The shrinking of our worlds is an insidious, barely perceptible process: the cumulative effect of dwelling in wounded and contracting ecologies—spaces in which our existence collapses into tighter and more suffocating shells. As a result, depression so often confines individuals to their immediate worlds—to homes, bedrooms, minds. Depression diminishes the ability to connect with others. Life is dampened and slowed. It is simultaneously numbing and oppressive. Depression consumes everyday life and extinguishes its potentiality and shared vibrancy. This is one of the cruellest aspects of our shrinking worlds: the weight of existence is individualizing, rather than distributed amongst worldly coexistents. As Johanna Luttrell (2015: 876-877) writes, when “the body takes the place of a world, and we are thrown inward upon ourselves, we are ‘too far in’ our bodies, there is no outlet for our needs, imaginings, expressions, our uniqueness and our dignity”. Worldlessness means living in obscurity—forced to exist without leaving footprints.

And here we reach the event horizon: the point at which our shrinking mental and social worlds collapse into each other. A black dot that traps too many lives, often with devastating results. As the social frays under austerity, we see the violent entanglements between shrinking physical and psychological worlds, which “forcefully constrain, traumatize, and poison the very resources of our becoming” (Laurie and Shaw 2018: 8). Depression is a complex condition, tangled between neurological, biological, and social conditions (see Peake and Mullings 2019). Our point is not to ignore these factors—but to see how they are emplaced in shrinking worlds. Closed parks and abandoned community centres are spaces removed from the fabric of everyday life. This has profound consequences: an individual with depression may visit the park in search of a therapeutic landscape only to find it closed; another seeking solace in a local library discovers it shut; or another who visits a swimming pool as part of their active mental health discovers their opening hours slashed. These spaces of connection, solace and healing—that are so important for people living with depression—are simply disappearing under conditions of austerity.

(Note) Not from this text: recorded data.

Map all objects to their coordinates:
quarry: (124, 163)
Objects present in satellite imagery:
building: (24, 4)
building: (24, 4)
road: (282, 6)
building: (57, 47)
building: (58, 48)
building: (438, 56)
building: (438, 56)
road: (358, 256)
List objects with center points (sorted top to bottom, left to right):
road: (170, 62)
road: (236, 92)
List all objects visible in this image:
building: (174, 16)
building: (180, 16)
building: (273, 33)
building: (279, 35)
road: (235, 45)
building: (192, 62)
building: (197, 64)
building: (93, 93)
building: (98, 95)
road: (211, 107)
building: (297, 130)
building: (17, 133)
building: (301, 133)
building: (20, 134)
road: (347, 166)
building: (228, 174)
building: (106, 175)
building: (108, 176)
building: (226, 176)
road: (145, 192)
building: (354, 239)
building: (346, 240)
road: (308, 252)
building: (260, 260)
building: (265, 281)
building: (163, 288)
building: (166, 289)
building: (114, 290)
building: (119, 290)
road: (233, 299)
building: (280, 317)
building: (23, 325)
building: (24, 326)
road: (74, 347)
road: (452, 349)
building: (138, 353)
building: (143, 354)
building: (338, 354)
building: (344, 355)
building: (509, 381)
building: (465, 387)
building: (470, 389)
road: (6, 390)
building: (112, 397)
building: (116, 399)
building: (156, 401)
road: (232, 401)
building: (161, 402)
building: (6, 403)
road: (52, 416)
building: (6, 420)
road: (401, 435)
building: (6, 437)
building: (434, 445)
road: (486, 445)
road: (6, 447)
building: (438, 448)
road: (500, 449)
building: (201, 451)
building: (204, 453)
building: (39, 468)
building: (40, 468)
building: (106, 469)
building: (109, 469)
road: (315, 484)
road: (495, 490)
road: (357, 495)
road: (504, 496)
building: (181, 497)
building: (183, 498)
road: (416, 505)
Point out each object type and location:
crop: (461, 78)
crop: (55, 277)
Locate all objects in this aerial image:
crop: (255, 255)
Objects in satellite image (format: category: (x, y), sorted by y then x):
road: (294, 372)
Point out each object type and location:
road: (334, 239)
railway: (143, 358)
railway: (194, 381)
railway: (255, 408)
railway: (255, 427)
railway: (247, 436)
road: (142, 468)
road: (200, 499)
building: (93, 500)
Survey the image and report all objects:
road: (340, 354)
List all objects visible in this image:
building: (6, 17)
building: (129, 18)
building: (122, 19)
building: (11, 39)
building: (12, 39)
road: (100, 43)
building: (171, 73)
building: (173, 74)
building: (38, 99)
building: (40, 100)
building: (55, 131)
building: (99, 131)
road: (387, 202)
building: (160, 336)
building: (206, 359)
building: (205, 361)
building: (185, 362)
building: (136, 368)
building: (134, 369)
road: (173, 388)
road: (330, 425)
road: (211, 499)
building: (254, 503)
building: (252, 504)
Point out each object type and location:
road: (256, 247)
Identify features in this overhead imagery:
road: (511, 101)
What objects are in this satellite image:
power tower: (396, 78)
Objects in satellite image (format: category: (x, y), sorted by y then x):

Taking seriously the worlding of austerity and depression requires more examination. We have only begun to articulate their cruel embrace. Where can people turn as social infrastructures decay? How are people able to positively respond to the contracting horizons of austerity? We think the concept of shrinking worlds is an important framework for researching the psycho-spatial effects of austerity, and the long-term implications of contracting social infrastructures on collective life.

We also hope the intervention we have sketched can help us chart passageways to more dignified worlds. If austerity shrinks and traumatizes our worlds, building after building, street after street (see Pain 2019), we must insist on the right to open worlds back up. And it is here that geography—as both knowledge and praxis—offers cartographies of hope and healing. Soaring rates of depression cannot be tackled by solitary individuals acting alone. We must look to the horizons of our cobeing. As J.K. Gibson-Graham (2006: 165) write, “to change ourselves, we must change the world”.